In a nondescript diner, in the titular booth at the end, sits a mysterious man (Xander Berkeley). People come to him with wishes for what they want (to be prettier, to get the money to save their father's restaurant, to save a child or a husband's life) and he gives them a task they must complete. These tasks are never in the slightest related to the wish, and are often very nasty acts (killing a little girl, robbing a bank, or protecting a dirty cop, for example), but somehow, by accomplishing the task (and sometimes by refusing to accomplish the task) you get what you asked for.
The Man is easily the most fascinating character. HIs reactions are so subtle that you just find yourself captivated just trying to figure out what's going on in his head. Berkeley's natural warmth makes a character who could quite easily have seemed an evil sociopath seem even more intriguing, as you get the impression he likes the people he interacts with even as he gets them to do things they never thought they could do. I also found it very interesting how he is insistent that he is not forcing or causing the effects of people's actions: all he is doing is directing them to a path they can take in order to achieve their goal, even if the cause and effect do not seem connected in the least. It adds a totally different and utterly fascinating element to both the character of the Man and to the world of the series.
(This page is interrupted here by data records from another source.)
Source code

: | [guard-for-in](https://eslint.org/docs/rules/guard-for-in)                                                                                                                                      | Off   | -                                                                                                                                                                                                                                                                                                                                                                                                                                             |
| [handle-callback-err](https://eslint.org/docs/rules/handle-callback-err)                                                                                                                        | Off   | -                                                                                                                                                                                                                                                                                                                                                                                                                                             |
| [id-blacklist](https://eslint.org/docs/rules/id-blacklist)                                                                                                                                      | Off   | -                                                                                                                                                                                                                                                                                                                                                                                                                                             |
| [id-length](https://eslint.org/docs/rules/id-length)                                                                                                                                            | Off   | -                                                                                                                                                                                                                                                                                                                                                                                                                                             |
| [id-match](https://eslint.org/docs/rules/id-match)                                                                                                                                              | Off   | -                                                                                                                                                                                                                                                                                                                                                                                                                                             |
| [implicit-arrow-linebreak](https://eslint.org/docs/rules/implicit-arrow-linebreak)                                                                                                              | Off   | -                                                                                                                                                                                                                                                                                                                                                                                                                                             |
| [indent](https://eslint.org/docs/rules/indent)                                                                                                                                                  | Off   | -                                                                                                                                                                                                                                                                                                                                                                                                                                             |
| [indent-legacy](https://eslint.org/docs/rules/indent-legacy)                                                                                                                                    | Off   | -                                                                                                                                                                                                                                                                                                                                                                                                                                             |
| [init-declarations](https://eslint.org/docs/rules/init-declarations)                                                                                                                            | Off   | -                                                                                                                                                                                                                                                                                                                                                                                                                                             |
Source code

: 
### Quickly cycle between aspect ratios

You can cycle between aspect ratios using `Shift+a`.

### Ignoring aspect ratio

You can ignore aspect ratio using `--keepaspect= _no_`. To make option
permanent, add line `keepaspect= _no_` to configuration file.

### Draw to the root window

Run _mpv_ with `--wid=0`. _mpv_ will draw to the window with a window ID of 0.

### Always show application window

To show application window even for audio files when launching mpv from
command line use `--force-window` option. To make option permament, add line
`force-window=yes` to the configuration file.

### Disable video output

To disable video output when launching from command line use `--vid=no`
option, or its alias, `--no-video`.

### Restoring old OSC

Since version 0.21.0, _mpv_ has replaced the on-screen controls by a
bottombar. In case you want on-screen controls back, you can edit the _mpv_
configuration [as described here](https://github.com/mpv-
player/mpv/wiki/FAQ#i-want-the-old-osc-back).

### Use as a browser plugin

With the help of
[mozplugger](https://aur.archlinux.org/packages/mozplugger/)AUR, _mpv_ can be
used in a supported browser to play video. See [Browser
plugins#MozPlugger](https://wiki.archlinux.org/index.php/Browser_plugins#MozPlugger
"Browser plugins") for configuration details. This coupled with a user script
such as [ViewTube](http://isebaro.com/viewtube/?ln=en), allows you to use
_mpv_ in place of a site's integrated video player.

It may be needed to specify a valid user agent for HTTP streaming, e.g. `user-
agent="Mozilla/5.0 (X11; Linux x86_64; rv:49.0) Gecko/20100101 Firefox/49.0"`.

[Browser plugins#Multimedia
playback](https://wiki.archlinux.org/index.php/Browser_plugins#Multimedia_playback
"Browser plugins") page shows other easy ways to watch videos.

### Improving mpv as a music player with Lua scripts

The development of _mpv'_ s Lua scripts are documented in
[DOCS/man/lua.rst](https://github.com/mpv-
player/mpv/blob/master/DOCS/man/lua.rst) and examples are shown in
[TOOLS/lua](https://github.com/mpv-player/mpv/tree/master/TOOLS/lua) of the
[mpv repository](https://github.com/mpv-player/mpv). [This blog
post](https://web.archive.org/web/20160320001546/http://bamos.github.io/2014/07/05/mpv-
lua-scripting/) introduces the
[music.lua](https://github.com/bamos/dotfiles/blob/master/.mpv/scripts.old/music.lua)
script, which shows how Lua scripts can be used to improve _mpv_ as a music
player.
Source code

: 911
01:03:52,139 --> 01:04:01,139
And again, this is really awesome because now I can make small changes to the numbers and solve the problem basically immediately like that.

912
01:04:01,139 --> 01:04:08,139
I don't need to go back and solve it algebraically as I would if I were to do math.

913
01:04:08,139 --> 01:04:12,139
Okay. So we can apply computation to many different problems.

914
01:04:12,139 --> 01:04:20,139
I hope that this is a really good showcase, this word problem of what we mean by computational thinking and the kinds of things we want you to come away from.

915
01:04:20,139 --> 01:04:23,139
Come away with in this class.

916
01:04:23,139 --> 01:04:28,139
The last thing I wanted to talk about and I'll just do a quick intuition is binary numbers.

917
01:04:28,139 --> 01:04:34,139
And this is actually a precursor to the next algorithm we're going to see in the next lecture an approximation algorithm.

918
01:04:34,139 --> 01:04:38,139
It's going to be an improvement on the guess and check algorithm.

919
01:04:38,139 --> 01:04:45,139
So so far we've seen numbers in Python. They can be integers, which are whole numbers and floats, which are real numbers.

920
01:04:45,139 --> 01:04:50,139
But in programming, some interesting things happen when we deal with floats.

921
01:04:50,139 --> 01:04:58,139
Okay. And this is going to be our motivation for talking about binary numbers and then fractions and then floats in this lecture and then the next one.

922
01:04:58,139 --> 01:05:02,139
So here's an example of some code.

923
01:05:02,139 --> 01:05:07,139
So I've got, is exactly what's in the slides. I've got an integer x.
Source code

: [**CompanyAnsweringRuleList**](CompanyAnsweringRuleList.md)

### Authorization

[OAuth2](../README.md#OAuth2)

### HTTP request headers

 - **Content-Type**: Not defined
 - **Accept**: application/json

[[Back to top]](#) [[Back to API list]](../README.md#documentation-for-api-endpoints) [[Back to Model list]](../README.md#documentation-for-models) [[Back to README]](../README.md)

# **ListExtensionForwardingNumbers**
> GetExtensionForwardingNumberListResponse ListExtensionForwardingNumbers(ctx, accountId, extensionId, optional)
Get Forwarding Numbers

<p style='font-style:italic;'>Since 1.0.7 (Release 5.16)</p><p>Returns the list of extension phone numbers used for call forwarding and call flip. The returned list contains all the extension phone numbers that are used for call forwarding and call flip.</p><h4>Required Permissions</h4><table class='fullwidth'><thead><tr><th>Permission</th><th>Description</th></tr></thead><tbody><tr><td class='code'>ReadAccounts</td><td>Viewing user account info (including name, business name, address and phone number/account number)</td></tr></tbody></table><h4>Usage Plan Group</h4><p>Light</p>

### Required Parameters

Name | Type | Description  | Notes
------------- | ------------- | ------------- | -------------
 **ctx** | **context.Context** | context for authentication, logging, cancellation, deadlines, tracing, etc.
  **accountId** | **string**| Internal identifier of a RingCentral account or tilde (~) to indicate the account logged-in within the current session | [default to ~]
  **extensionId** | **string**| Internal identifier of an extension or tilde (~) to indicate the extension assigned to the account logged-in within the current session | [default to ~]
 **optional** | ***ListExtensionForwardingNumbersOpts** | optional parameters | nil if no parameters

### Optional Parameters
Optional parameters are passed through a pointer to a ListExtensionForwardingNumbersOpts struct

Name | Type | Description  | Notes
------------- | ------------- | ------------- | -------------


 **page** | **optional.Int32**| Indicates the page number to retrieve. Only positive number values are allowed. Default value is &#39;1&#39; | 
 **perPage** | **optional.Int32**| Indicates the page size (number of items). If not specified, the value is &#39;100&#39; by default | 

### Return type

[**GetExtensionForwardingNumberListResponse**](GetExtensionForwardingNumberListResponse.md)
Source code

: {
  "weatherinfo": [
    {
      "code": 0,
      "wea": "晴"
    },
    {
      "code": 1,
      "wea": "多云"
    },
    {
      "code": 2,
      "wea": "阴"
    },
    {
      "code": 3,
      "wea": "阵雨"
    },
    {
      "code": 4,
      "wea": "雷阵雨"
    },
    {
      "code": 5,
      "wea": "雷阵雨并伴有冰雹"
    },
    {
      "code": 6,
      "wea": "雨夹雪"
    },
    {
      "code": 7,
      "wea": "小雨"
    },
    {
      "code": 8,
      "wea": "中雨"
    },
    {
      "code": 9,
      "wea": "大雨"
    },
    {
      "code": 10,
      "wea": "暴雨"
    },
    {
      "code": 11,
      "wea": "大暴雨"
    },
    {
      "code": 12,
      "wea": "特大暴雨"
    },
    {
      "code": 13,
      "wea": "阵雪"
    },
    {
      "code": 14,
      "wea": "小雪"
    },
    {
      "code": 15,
The series consists only of people coming to visit the Man and describing what they have done. While this sounds like it could be boring, the quality of the acting and the briefness of the scenes somehow makes the scenes mesmerizing. As the series goes on, it reveals interactions and connections between all of the characters as their quests to complete their tasks cause complications or solutions for others. The effect makes the story transcend its simple nature, becoming a fascinating study in the unpredictable consequences of actions.
I am not sure if this series will have a second season, but I hope that it does. The last episode of the first season ties up all of the storylines of the characters, while also giving a hook for future elaboration. I want there to be more episodes, if only to see what will happen with this new situation.
All in all, a wonderful little webseries. There's 5 episodes, all of which are currently available on Hulu. Check it out if you want to see an amazing series of wonderful simplicity and deceptive depth.